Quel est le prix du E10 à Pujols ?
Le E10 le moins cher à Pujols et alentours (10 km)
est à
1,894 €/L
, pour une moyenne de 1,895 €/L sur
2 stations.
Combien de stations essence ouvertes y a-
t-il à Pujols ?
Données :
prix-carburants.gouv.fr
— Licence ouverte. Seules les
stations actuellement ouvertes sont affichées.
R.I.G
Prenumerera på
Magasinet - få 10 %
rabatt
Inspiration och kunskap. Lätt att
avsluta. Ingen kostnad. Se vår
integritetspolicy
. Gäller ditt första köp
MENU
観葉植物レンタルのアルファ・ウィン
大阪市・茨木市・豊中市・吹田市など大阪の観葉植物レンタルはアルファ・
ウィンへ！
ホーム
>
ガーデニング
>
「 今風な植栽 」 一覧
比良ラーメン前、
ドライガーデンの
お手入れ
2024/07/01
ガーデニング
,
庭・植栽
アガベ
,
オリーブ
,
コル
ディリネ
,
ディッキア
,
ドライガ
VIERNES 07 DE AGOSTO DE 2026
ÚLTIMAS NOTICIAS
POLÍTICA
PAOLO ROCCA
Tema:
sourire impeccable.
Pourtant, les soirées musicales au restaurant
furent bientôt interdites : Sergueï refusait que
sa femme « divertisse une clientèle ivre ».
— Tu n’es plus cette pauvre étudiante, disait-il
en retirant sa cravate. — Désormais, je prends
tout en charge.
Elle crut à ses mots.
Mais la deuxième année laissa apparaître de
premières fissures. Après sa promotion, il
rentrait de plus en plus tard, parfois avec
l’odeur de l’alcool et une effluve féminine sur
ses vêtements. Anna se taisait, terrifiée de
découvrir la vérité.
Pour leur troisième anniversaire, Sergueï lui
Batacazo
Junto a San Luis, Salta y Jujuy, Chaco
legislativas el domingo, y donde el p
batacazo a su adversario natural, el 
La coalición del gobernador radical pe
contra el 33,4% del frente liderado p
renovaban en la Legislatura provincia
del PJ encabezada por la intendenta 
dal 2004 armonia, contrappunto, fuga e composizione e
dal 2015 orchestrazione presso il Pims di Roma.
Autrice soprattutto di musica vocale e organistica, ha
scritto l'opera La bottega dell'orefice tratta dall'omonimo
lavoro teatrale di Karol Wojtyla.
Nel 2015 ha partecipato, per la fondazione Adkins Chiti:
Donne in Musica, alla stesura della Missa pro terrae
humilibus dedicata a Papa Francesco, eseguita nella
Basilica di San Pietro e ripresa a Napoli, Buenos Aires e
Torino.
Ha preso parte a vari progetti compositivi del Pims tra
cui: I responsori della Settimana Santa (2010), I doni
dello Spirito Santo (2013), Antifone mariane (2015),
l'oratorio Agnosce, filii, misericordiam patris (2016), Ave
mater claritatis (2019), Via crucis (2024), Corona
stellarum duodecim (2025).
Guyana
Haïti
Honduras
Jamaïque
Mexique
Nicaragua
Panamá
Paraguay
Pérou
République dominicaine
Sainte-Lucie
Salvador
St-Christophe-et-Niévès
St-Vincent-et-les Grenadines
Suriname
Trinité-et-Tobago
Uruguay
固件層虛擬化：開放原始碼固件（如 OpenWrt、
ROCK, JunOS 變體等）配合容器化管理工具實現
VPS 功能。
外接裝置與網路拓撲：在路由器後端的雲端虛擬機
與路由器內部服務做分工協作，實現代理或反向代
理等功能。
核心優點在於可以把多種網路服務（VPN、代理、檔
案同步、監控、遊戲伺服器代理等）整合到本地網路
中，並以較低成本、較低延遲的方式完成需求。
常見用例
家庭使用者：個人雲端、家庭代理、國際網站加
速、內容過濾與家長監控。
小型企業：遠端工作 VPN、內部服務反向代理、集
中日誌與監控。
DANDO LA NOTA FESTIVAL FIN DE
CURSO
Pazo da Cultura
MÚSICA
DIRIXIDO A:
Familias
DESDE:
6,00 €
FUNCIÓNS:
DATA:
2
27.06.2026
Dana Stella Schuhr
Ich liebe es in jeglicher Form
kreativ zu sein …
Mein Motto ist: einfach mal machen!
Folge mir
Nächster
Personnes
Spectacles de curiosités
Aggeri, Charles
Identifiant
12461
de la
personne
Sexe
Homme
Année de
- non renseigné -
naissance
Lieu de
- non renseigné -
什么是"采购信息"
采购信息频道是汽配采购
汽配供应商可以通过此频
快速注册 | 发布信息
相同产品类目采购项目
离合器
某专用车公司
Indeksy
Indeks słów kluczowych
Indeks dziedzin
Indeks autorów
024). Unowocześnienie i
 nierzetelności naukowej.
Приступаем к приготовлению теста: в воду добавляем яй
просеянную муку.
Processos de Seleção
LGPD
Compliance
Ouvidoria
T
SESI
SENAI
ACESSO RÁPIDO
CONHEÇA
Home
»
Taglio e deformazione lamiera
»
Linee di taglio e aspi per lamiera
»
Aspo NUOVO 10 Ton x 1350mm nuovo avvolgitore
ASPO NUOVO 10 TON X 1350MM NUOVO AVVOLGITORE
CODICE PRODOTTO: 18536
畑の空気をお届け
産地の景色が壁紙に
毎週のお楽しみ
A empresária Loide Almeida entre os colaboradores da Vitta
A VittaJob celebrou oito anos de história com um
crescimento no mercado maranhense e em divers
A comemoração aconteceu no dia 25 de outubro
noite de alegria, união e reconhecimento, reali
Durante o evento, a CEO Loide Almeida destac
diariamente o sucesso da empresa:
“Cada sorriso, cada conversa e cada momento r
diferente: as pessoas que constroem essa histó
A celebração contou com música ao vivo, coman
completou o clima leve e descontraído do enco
··········
위 기록의 모든 줄을 빈 줄은 빼고 번호를 매긴 목록으로 다시 쓰세요.

1. Quel est le prix du E10 à Pujols ?
2. Le E10 le moins cher à Pujols et alentours (10 km)
3. est à
4. 1,894 €/L
5. , pour une moyenne de 1,895 €/L sur
6. 2 stations.
7. Combien de stations essence ouvertes y a-
8. t-il à Pujols ?
9. Données :
10. prix-carburants.gouv.fr
11. — Licence ouverte. Seules les
12. stations actuellement ouvertes sont affichées.
13. R.I.G
14. Prenumerera på
15. Magasinet - få 10 %
16. rabatt
17. Inspiration och kunskap. Lätt att
18. avsluta. Ingen kostnad. Se vår
19. integritetspolicy
20. . Gäller ditt första köp
21. MENU
22. 観葉植物レンタルのアルファ・ウィン
23. 大阪市・茨木市・豊中市・吹田市など大阪の観葉植物レンタルはアルファ・
24. ウィンへ！
25. ホーム
26. >
27. ガーデニング
28. >
29. 「 今風な植栽 」 一覧
30. 比良ラーメン前、
31. ドライガーデンの
32. お手入れ
33. 2024/07/01
34. ガーデニング
35. ,
36. 庭・植栽
37. アガベ
38. ,
39. オリーブ
40. ,
41. コル
42. ディリネ
43. ,
44. ディッキア
45. ,
46. ドライガ
47. VIERNES 07 DE AGOSTO DE 2026
48. ÚLTIMAS NOTICIAS
49. POLÍTICA
50. PAOLO ROCCA
51. Tema:
52. sourire impeccable.
53. Pourtant, les soirées musicales au restaurant
54. furent bientôt interdites : Sergueï refusait que
55. sa femme « divertisse une clientèle ivre ».
56. — Tu n’es plus cette pauvre étudiante, disait-il
57. en retirant sa cravate. — Désormais, je prends
58. tout en charge.
59. Elle crut à ses mots.
60. Mais la deuxième année laissa apparaître de
61. premières fissures. Après sa promotion, il
62. rentrait de plus en plus tard, parfois avec
63. l’odeur de l’alcool et une effluve féminine sur
64. ses vêtements. Anna se taisait, terrifiée de
65. découvrir la vérité.
66. Pour leur troisième anniversaire, Sergueï lui
67. Batacazo
68. Junto a San Luis, Salta y Jujuy, Chaco
69. legislativas el domingo, y donde el p
70. batacazo a su adversario natural, el 
71. La coalición del gobernador radical pe
72. contra el 33,4% del frente liderado p
73. renovaban en la Legislatura provincia
74. del PJ encabezada por la intendenta 
75. dal 2004 armonia, contrappunto, fuga e composizione e
76. dal 2015 orchestrazione presso il Pims di Roma.
77. Autrice soprattutto di musica vocale e organistica, ha
78. scritto l'opera La bottega dell'orefice tratta dall'omonimo
79. lavoro teatrale di Karol Wojtyla.
80. Nel 2015 ha partecipato, per la fondazione Adkins Chiti:
81. Donne in Musica, alla stesura della Missa pro terrae
82. humilibus dedicata a Papa Francesco, eseguita nella
83. Basilica di San Pietro e ripresa a Napoli, Buenos Aires e
84. Torino.
85. Ha preso parte a vari progetti compositivi del Pims tra
86. cui: I responsori della Settimana Santa (2010), I doni
87. dello Spirito Santo (2013), Antifone mariane (2015),
88. l'oratorio Agnosce, filii, misericordiam patris (2016), Ave
89. mater claritatis (2019), Via crucis (2024), Corona
90. stellarum duodecim (2025).
91. Guyana
92. Haïti
93. Honduras
94. Jamaïque
95. Mexique
96. Nicaragua
97. Panamá
98. Paraguay
99. Pérou
100. République dominicaine
101. Sainte-Lucie
102. Salvador
103. St-Christophe-et-Niévès
104. St-Vincent-et-les Grenadines
105. Suriname
106. Trinité-et-Tobago
107. Uruguay
108. 固件層虛擬化：開放原始碼固件（如 OpenWrt、
109. ROCK, JunOS 變體等）配合容器化管理工具實現
110. VPS 功能。
111. 外接裝置與網路拓撲：在路由器後端的雲端虛擬機
112. 與路由器內部服務做分工協作，實現代理或反向代
113. 理等功能。
114. 核心優點在於可以把多種網路服務（VPN、代理、檔
115. 案同步、監控、遊戲伺服器代理等）整合到本地網路
116. 中，並以較低成本、較低延遲的方式完成需求。
117. 常見用例
118. 家庭使用者：個人雲端、家庭代理、國際網站加
119. 速、內容過濾與家長監控。
120. 小型企業：遠端工作 VPN、內部服務反向代理、集
121. 中日誌與監控。
122. DANDO LA NOTA FESTIVAL FIN DE
123. CURSO
124. Pazo da Cultura
125. MÚSICA
126. DIRIXIDO A:
127. Familias
128. DESDE:
129. 6,00 €
130. FUNCIÓNS:
131. DATA:
132. 2
133. 27.06.2026
134. Dana Stella Schuhr
135. Ich liebe es in jeglicher Form
136. kreativ zu sein …
137. Mein Motto ist: einfach mal machen!
138. Folge mir
139. Nächster
140. Personnes
141. Spectacles de curiosités
142. Aggeri, Charles
143. Identifiant
144. 12461
145. de la
146. personne
147. Sexe
148. Homme
149. Année de
150. - non renseigné -
151. naissance
152. Lieu de
153. - non renseigné -
154. 什么是"采购信息"
155. 采购信息频道是汽配采购
156. 汽配供应商可以通过此频
157. 快速注册 | 发布信息
158. 相同产品类目采购项目
159. 离合器
160. 某专用车公司
161. Indeksy
162. Indeks słów kluczowych
163. Indeks dziedzin
164. Indeks autorów
165. 024). Unowocześnienie i
166.  nierzetelności naukowej.
167. Приступаем к приготовлению теста: в воду добавляем яй
168. просеянную муку.
169. Processos de Seleção
170. LGPD
171. Compliance
172. Ouvidoria
173. T
174. SESI
175. SENAI
176. ACESSO RÁPIDO
177. CONHEÇA
178. Home
179. »
180. Taglio e deformazione lamiera
181. »
182. Linee di taglio e aspi per lamiera
183. »
184. Aspo NUOVO 10 Ton x 1350mm nuovo avvolgitore
185. ASPO NUOVO 10 TON X 1350MM NUOVO AVVOLGITORE
186. CODICE PRODOTTO: 18536
187. 畑の空気をお届け
188. 産地の景色が壁紙に
189. 毎週のお楽しみ
190. A empresária Loide Almeida entre os colaboradores da Vitta
191. A VittaJob celebrou oito anos de história com um
192. crescimento no mercado maranhense e em divers
193. A comemoração aconteceu no dia 25 de outubro
194. noite de alegria, união e reconhecimento, reali
195. Durante o evento, a CEO Loide Almeida destac
196. diariamente o sucesso da empresa:
197. “Cada sorriso, cada conversa e cada momento r
198. diferente: as pessoas que constroem essa histó
199. A celebração contou com música ao vivo, coman
200. completou o clima leve e descontraído do enco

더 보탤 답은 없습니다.